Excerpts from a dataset
——
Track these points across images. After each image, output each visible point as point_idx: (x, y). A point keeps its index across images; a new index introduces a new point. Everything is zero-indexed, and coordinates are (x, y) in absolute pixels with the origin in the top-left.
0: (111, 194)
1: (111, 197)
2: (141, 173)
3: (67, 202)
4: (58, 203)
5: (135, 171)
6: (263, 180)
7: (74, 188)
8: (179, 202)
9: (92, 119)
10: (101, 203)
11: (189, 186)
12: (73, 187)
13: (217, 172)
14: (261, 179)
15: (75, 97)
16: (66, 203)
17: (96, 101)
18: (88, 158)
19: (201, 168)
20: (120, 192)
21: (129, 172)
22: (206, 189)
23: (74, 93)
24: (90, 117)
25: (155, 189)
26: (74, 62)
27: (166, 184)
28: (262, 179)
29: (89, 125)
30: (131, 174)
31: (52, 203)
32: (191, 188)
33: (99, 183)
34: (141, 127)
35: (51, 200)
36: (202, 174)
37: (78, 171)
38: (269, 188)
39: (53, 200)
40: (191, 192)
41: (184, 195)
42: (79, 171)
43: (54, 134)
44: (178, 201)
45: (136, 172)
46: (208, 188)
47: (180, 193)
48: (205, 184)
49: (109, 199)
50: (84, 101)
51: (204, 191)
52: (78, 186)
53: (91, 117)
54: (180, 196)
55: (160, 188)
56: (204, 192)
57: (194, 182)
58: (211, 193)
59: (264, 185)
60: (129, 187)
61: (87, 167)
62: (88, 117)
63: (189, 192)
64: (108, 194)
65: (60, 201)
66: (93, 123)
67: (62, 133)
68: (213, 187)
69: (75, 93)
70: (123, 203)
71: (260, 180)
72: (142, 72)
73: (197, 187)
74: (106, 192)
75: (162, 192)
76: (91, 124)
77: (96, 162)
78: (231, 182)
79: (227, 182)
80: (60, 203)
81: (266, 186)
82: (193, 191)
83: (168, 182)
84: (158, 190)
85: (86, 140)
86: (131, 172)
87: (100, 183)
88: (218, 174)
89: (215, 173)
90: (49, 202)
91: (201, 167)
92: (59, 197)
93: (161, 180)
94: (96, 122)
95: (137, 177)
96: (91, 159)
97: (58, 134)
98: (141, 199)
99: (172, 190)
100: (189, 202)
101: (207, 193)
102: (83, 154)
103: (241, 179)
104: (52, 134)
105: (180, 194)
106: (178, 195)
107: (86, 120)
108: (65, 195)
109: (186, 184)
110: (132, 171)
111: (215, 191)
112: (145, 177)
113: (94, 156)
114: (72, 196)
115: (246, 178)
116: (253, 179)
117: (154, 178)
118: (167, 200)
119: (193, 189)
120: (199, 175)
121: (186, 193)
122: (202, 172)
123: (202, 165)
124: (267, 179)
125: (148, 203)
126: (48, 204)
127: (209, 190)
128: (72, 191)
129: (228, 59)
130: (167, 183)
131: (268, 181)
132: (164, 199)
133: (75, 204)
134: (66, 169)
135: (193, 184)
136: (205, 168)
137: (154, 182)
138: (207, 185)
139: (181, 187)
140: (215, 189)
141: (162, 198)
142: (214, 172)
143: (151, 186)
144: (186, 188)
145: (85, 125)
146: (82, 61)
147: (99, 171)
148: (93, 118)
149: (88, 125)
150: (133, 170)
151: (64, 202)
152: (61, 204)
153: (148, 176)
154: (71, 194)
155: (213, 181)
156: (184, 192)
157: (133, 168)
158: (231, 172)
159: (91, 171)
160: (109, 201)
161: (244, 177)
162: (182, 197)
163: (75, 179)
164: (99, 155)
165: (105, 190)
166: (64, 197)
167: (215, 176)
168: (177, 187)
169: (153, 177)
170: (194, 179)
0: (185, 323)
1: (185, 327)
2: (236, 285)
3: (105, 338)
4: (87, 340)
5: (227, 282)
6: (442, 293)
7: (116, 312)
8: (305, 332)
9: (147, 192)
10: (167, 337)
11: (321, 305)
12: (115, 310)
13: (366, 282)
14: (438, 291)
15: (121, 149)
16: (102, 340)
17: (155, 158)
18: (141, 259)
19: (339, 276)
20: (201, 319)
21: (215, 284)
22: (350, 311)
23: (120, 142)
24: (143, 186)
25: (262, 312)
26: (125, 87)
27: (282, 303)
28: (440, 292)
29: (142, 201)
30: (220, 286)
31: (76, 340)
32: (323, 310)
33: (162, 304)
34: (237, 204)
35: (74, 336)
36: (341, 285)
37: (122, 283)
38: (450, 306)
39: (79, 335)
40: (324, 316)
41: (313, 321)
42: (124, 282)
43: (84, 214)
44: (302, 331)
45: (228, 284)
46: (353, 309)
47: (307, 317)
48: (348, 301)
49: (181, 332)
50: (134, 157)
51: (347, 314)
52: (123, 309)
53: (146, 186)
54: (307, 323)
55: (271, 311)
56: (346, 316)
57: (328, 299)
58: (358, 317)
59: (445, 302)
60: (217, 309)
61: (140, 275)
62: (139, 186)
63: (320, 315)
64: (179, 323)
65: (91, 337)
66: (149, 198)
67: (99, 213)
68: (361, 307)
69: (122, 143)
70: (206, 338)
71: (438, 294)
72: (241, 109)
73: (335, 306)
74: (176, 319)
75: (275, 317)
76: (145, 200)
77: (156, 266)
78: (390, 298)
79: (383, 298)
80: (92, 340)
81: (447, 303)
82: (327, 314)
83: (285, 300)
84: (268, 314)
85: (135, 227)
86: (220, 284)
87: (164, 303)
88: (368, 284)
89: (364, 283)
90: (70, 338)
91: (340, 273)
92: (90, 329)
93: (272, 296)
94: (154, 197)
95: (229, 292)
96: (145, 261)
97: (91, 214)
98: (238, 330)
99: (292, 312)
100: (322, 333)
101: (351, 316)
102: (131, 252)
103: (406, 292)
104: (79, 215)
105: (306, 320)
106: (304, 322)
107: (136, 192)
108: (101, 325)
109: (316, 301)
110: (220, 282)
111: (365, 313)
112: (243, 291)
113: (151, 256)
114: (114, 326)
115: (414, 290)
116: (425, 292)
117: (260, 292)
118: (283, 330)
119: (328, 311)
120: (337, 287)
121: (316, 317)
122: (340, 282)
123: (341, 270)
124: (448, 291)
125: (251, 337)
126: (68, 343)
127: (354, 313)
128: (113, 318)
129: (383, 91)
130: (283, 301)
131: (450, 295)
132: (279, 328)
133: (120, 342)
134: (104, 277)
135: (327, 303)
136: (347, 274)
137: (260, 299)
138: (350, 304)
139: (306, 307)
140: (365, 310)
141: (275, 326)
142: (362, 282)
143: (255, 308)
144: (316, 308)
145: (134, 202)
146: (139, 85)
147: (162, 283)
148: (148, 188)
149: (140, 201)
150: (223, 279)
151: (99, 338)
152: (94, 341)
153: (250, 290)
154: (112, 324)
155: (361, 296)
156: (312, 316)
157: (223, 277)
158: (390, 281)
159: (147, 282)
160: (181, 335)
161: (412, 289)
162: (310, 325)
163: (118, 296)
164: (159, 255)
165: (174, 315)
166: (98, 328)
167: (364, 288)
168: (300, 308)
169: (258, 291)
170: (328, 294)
——
**EXERCISE BRIEF:** Repeat these lines word for word.

**TASK RESPONSE:**
Track these points across images. After each image, output each visible point as point_idx: (x, y). A point keeps its index across images; a new index introduces a new point. Everything is zero-indexed, and coordinates are (x, y) in absolute pixels with the origin in the top-left.
0: (111, 194)
1: (111, 197)
2: (141, 173)
3: (67, 202)
4: (58, 203)
5: (135, 171)
6: (263, 180)
7: (74, 188)
8: (179, 202)
9: (92, 119)
10: (101, 203)
11: (189, 186)
12: (73, 187)
13: (217, 172)
14: (261, 179)
15: (75, 97)
16: (66, 203)
17: (96, 101)
18: (88, 158)
19: (201, 168)
20: (120, 192)
21: (129, 172)
22: (206, 189)
23: (74, 93)
24: (90, 117)
25: (155, 189)
26: (74, 62)
27: (166, 184)
28: (262, 179)
29: (89, 125)
30: (131, 174)
31: (52, 203)
32: (191, 188)
33: (99, 183)
34: (141, 127)
35: (51, 200)
36: (202, 174)
37: (78, 171)
38: (269, 188)
39: (53, 200)
40: (191, 192)
41: (184, 195)
42: (79, 171)
43: (54, 134)
44: (178, 201)
45: (136, 172)
46: (208, 188)
47: (180, 193)
48: (205, 184)
49: (109, 199)
50: (84, 101)
51: (204, 191)
52: (78, 186)
53: (91, 117)
54: (180, 196)
55: (160, 188)
56: (204, 192)
57: (194, 182)
58: (211, 193)
59: (264, 185)
60: (129, 187)
61: (87, 167)
62: (88, 117)
63: (189, 192)
64: (108, 194)
65: (60, 201)
66: (93, 123)
67: (62, 133)
68: (213, 187)
69: (75, 93)
70: (123, 203)
71: (260, 180)
72: (142, 72)
73: (197, 187)
74: (106, 192)
75: (162, 192)
76: (91, 124)
77: (96, 162)
78: (231, 182)
79: (227, 182)
80: (60, 203)
81: (266, 186)
82: (193, 191)
83: (168, 182)
84: (158, 190)
85: (86, 140)
86: (131, 172)
87: (100, 183)
88: (218, 174)
89: (215, 173)
90: (49, 202)
91: (201, 167)
92: (59, 197)
93: (161, 180)
94: (96, 122)
95: (137, 177)
96: (91, 159)
97: (58, 134)
98: (141, 199)
99: (172, 190)
100: (189, 202)
101: (207, 193)
102: (83, 154)
103: (241, 179)
104: (52, 134)
105: (180, 194)
106: (178, 195)
107: (86, 120)
108: (65, 195)
109: (186, 184)
110: (132, 171)
111: (215, 191)
112: (145, 177)
113: (94, 156)
114: (72, 196)
115: (246, 178)
116: (253, 179)
117: (154, 178)
118: (167, 200)
119: (193, 189)
120: (199, 175)
121: (186, 193)
122: (202, 172)
123: (202, 165)
124: (267, 179)
125: (148, 203)
126: (48, 204)
127: (209, 190)
128: (72, 191)
129: (228, 59)
130: (167, 183)
131: (268, 181)
132: (164, 199)
133: (75, 204)
134: (66, 169)
135: (193, 184)
136: (205, 168)
137: (154, 182)
138: (207, 185)
139: (181, 187)
140: (215, 189)
141: (162, 198)
142: (214, 172)
143: (151, 186)
144: (186, 188)
145: (85, 125)
146: (82, 61)
147: (99, 171)
148: (93, 118)
149: (88, 125)
150: (133, 170)
151: (64, 202)
152: (61, 204)
153: (148, 176)
154: (71, 194)
155: (213, 181)
156: (184, 192)
157: (133, 168)
158: (231, 172)
159: (91, 171)
160: (109, 201)
161: (244, 177)
162: (182, 197)
163: (75, 179)
164: (99, 155)
165: (105, 190)
166: (64, 197)
167: (215, 176)
168: (177, 187)
169: (153, 177)
170: (194, 179)
0: (185, 323)
1: (185, 327)
2: (236, 285)
3: (105, 338)
4: (87, 340)
5: (227, 282)
6: (442, 293)
7: (116, 312)
8: (305, 332)
9: (147, 192)
10: (167, 337)
11: (321, 305)
12: (115, 310)
13: (366, 282)
14: (438, 291)
15: (121, 149)
16: (102, 340)
17: (155, 158)
18: (141, 259)
19: (339, 276)
20: (201, 319)
21: (215, 284)
22: (350, 311)
23: (120, 142)
24: (143, 186)
25: (262, 312)
26: (125, 87)
27: (282, 303)
28: (440, 292)
29: (142, 201)
30: (220, 286)
31: (76, 340)
32: (323, 310)
33: (162, 304)
34: (237, 204)
35: (74, 336)
36: (341, 285)
37: (122, 283)
38: (450, 306)
39: (79, 335)
40: (324, 316)
41: (313, 321)
42: (124, 282)
43: (84, 214)
44: (302, 331)
45: (228, 284)
46: (353, 309)
47: (307, 317)
48: (348, 301)
49: (181, 332)
50: (134, 157)
51: (347, 314)
52: (123, 309)
53: (146, 186)
54: (307, 323)
55: (271, 311)
56: (346, 316)
57: (328, 299)
58: (358, 317)
59: (445, 302)
60: (217, 309)
61: (140, 275)
62: (139, 186)
63: (320, 315)
64: (179, 323)
65: (91, 337)
66: (149, 198)
67: (99, 213)
68: (361, 307)
69: (122, 143)
70: (206, 338)
71: (438, 294)
72: (241, 109)
73: (335, 306)
74: (176, 319)
75: (275, 317)
76: (145, 200)
77: (156, 266)
78: (390, 298)
79: (383, 298)
80: (92, 340)
81: (447, 303)
82: (327, 314)
83: (285, 300)
84: (268, 314)
85: (135, 227)
86: (220, 284)
87: (164, 303)
88: (368, 284)
89: (364, 283)
90: (70, 338)
91: (340, 273)
92: (90, 329)
93: (272, 296)
94: (154, 197)
95: (229, 292)
96: (145, 261)
97: (91, 214)
98: (238, 330)
99: (292, 312)
100: (322, 333)
101: (351, 316)
102: (131, 252)
103: (406, 292)
104: (79, 215)
105: (306, 320)
106: (304, 322)
107: (136, 192)
108: (101, 325)
109: (316, 301)
110: (220, 282)
111: (365, 313)
112: (243, 291)
113: (151, 256)
114: (114, 326)
115: (414, 290)
116: (425, 292)
117: (260, 292)
118: (283, 330)
119: (328, 311)
120: (337, 287)
121: (316, 317)
122: (340, 282)
123: (341, 270)
124: (448, 291)
125: (251, 337)
126: (68, 343)
127: (354, 313)
128: (113, 318)
129: (383, 91)
130: (283, 301)
131: (450, 295)
132: (279, 328)
133: (120, 342)
134: (104, 277)
135: (327, 303)
136: (347, 274)
137: (260, 299)
138: (350, 304)
139: (306, 307)
140: (365, 310)
141: (275, 326)
142: (362, 282)
143: (255, 308)
144: (316, 308)
145: (134, 202)
146: (139, 85)
147: (162, 283)
148: (148, 188)
149: (140, 201)
150: (223, 279)
151: (99, 338)
152: (94, 341)
153: (250, 290)
154: (112, 324)
155: (361, 296)
156: (312, 316)
157: (223, 277)
158: (390, 281)
159: (147, 282)
160: (181, 335)
161: (412, 289)
162: (310, 325)
163: (118, 296)
164: (159, 255)
165: (174, 315)
166: (98, 328)
167: (364, 288)
168: (300, 308)
169: (258, 291)
170: (328, 294)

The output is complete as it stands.